[[ Information open ]]
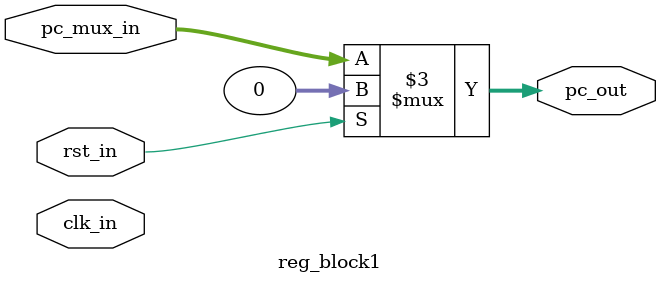
<source format=v>
module reg_block1 (pc_mux_in,clk_in,rst_in,pc_out);
    

input [31:0] pc_mux_in;
input clk_in,rst_in;
output [31:0] pc_out;

always @(clk_in) 
    begin
        if(rst_in)
            pc_out <= 0;
        else
            pc_out <= pc_mux_in;
    end



endmodule
</source>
[[ Information closed ]]
**Brief:**
Apart from the images, retype the full material exactly as written.

**Answer to this problem:**
<source format=v>
module reg_block1 (pc_mux_in,clk_in,rst_in,pc_out);
    

input [31:0] pc_mux_in;
input clk_in,rst_in;
output [31:0] pc_out;

always @(clk_in) 
    begin
        if(rst_in)
            pc_out <= 0;
        else
            pc_out <= pc_mux_in;
    end



endmodule
</source>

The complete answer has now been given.